Head coaches in the NFL get scrutinized by everybody. Their bosses, fans, even their own players. When Staley went for it on fourth-and-1 from his own 46-yard line nursing a two-point lead with 1 minute, 46 seconds, remaining last week, and failed, injured wide receiver Keenan Allen later tweeted, “WTF are we doing,” in a since-deleted message.
It took first-year Denver head coach Nathaniel Hackett, oh, about 59 game minutes and some change into his tenure to experience the same pressure-cooker in Seattle when he opted for a 64-yard field goal attempt rather than leaving Russell Wilson and the Broncos offense on the field for a fourth-and-5 with 20 seconds remaining.
The next day, he acknowledged that he “definitely” should have gone for it rather than try the low-percentage kick attempt.
The biggest difference between Staley and Hackett’s calls in those particular moments: The Chargers ended up winning and the Broncos ended up losing.
Second-guessing and criticism comes with the territory, with the millions in salary and with the exalted status bestowed upon those who succeed. It also comes for everybody at some point.
“In the end, we have to execute and we have to convert, then it’s a great decision,” Hackett said. “If you don’t convert, it’s a really, really bad decision. That’s part of the game, on any play call that you make in any situation, whether it’s first down, second down, third down or fourth down. … Sometimes it works, sometimes it doesn’t. You have to ride with your decision, your gut, and that’s where it balances out. If you feel like you have a good play, you want to go with it. If you don’t, you will probably end up punting it.”
Just two games in, Hackett decided he needed to change the way his game management operation worked and brought in Jerry Rosburg, the former Baltimore Ravens assistant, to provide a gameday voice in his ear and channel all of the information and opinions that flow on gameday into a more streamlined message to the head coach. Since then, he told The Denver Post recently, he thinks game days have smoothed out.
“Without a doubt. Every single thing for a coach is about, ‘What can I control?’” he said. “I felt like there were some things there that I felt like I could control and make me better. And, looking at those first two games, how they went and doing some self-reflection, I realized that I can really correct that and I feel like we did the past three games.
“Now it’s, OK, let’s get back to the other things and control what I can control and just continually teach, continually coach, continually make those guys feel comfortable with each other.”
Staley, meanwhile, is considered one of the most aggressive coaches in the NFL in terms of going for it on fourth down. He told Denver reporters last week that a one-size-fits-all approach is not the way to go. Nor is relying solely on numbers or solely on gut feel.

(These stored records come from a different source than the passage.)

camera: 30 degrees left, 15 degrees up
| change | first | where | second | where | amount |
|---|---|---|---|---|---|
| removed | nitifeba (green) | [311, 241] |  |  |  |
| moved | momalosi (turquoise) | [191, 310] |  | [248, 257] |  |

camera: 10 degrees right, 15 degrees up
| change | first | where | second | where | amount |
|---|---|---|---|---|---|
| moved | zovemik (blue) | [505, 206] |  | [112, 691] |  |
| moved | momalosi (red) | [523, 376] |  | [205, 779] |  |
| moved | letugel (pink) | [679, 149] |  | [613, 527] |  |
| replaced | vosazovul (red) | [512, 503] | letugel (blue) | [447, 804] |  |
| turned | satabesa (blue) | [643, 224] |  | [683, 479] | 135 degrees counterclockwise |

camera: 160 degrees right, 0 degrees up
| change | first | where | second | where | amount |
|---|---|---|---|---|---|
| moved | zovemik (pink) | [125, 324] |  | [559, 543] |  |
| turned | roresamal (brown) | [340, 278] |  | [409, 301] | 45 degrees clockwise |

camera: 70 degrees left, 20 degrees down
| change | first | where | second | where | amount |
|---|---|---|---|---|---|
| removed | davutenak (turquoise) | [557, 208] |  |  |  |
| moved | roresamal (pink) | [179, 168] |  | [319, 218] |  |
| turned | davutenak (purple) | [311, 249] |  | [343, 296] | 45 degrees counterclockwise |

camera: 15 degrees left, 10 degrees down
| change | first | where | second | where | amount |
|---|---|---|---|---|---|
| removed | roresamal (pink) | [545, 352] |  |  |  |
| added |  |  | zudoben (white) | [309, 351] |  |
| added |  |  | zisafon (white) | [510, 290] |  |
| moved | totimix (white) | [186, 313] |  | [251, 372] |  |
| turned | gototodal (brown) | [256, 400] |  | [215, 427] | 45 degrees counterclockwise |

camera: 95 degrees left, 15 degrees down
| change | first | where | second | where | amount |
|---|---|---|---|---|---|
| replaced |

“What you don’t want to be is somebody that’s winging it,” Staley said. “There’s people that tell you, ‘Hey I’m just going off my gut instinct and my instincts are so superior to you.’ Anybody that knows anything about decision-making knows that’s the worst way to make a decision. You have to have plans in place, you have to have models in place that allow you to think faster. That’s what we try to do is think faster in the moment and not have to pause and say, ‘oh well, hey.’ That time is ticking and there’s a lot that happens quickly in the NFL.
“Your models allow you to make better decisions. Then if you are going to veto something in the moment because of the flow of the game, the feel of the game, the matchup, that’s easier to do than having to do all of it at once.”
Hackett said he usually wants to know the numbers first when a situation arises during the game.
“But in the end, it’s about the play, it’s about the players and executing and making that play,” he said.
“We look at every single thing across the board. When you compare it to other sports, football, to me, is a completely different sport than others. It’s not a flow sport. Every single play is completely independent of the others. There are so many situations that go into it, from the players, to the weather, to matchups and to how different teams are playing. There are so many things that go into it.
“That’s why this is my favorite sport in the world because those situations are ever changing.”